La “malattia” del dubbio

Anche nella nostra bella Repubblica viviamo tempi in cui si vogliono e si cercano certezze e verità. Intanto si lanciano “segnali” nell’etere sperando che qualcuno li raccolga e cali miracolose soluzioni, soluzioni che ovviamente devono essere quelle che ci piacciono. Tralasciando i messaggi ad entità sovrannaturali o extraterrestri, i “segnali” di alcuni dei “nostri” vanno a pretendere da vari altri (Berna, UE, “mondo ladro”, il Governo se è il parlamento a chiederlo e il Parlamento se è il Governo a chiedere, gli avversari, …) che risolvano i problemi. In occasione di un Festival denominato “LeXGiornate: La musica come non l’avete mai vista” tenutosi a Brescia a settembre di quest’anno, nello spazio conferenze pre-concerto, il noto filosofo italiano Remo Bodei ha tessuto un elogio del dubbio quale valore fondante della democrazia. La democrazia, relativistica perché ammette più fedi e più verità, ha proprio il dubbio come sua specifica virtù. Ma vi è in essa qualcosa che non è per nulla relativistico: la compatibilità interna tra i valori, garanzie di convivenza di tutti in uno spazio pubblico e neutro, sempre minacciato da ritorni di fiamma di intolleranza e prepotenza. Bodei – che fondamentalmente riprende quanto aveva scritto Norberto Bobbio allorquando diceva che seminare incertezze è l’antidoto a ogni schieramento ideologico a priori – conclude che lo scopo di ogni persona ragionevole, e in particolare di chi sceglie l’intelligenza quale strumento di lavoro, dovrebbe essere “l’inquietudine per la ricerca, il pungolo del dubbio, la volontà di dialogo, lo spirito critico, la misura nel giudicare, lo scrupolo filologico, il senso della complessità delle cose”.

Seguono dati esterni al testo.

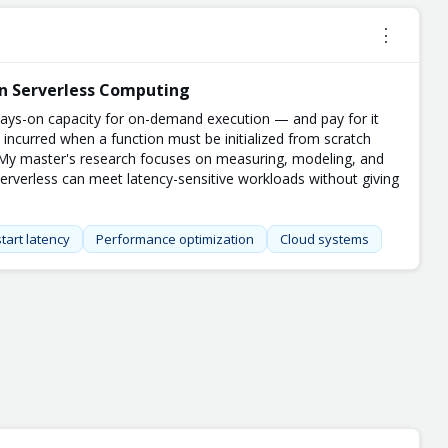
⋮
in Serverless Computing
ways-on capacity for on-demand execution — and pay for it
y incurred when a function must be initialized from scratch
. My master's research focuses on measuring, modeling, and
serverless can meet latency-sensitive workloads without giving
tart latency
Performance optimization
Cloud systems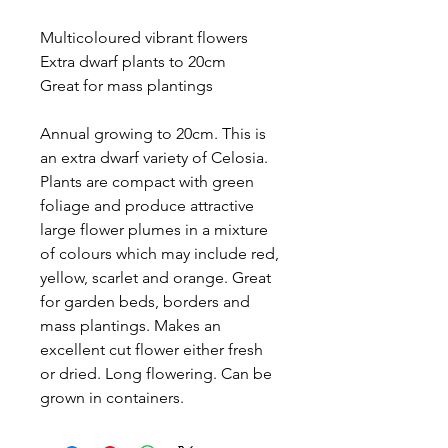
Multicoloured vibrant flowers
Extra dwarf plants to 20cm
Great for mass plantings
Annual growing to 20cm. This is
an extra dwarf variety of Celosia.
Plants are compact with green
foliage and produce attractive
large flower plumes in a mixture
of colours which may include red,
yellow, scarlet and orange. Great
for garden beds, borders and
mass plantings. Makes an
excellent cut flower either fresh
or dried. Long flowering. Can be
grown in containers.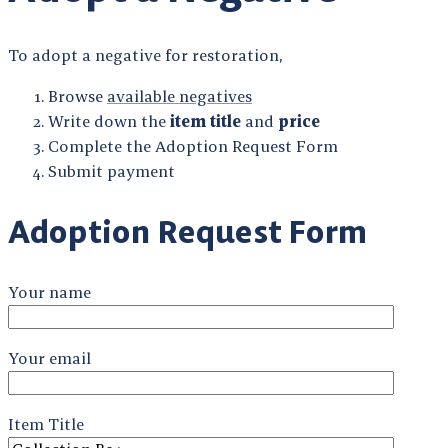
To adopt a negative for restoration,
Browse
available negatives
Write down the
item title
and
price
Complete the Adoption Request Form
Submit payment
Adoption Request Form
Your name
Your email
Item Title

I capi totalitari (di ogni epoca storica, a destra come a sinistra) hanno sempre preteso di incarnare l’indiscutibile verità e l’esemplare moralità. Di conseguenza per loro, ogni pensiero autonomo e ogni dubbio sono da considerare sovversivi perché in realtà minano l’autorità del capo.  Che le masse si lascino facilmente guidare è loro convinzione profonda, senza andare a scomodare troppo Hitler o Mussolini o le attuali guide dei fondamentalisti islamici. Essi sono convinti che il dubbio sia una malattia. Nello slogan fascista “Credere, obbedire e combattere” non ha caso il “credere” sta al primo posto. Un atto di ceca fiducia è richiesto.

Dubitare vuol dire ragionare ma poi decidere. Il dubbio non può restare un tentennamento duraturo e fine a sé stesso. Non deve diventare paralisi. Ma esso resta fondamentale per valutare opzioni che non siano il frutto delle emozioni, delle passioni (legittime come possono essere la paura, l’ansia) del momento e del contesto. Ragionare prima di decidere è segno di maturità. Se la democrazia è una forma matura di governo, dobbiamo evitare che invecchi e ci si affidi alla “speranza” astratta di un qualcuno “al di là” di noi che ci salvi. Saremo sempre noi a dover ragionare su noi stessi. E i liberali sono i meglio addestrati a farlo. Essi si assumono le responsabilità, anche scomode.

Questa la buona teoria. Di esempi pratici di come invece non bisognerebbe fare, ve ne sono ad ogni seduta del parlamento.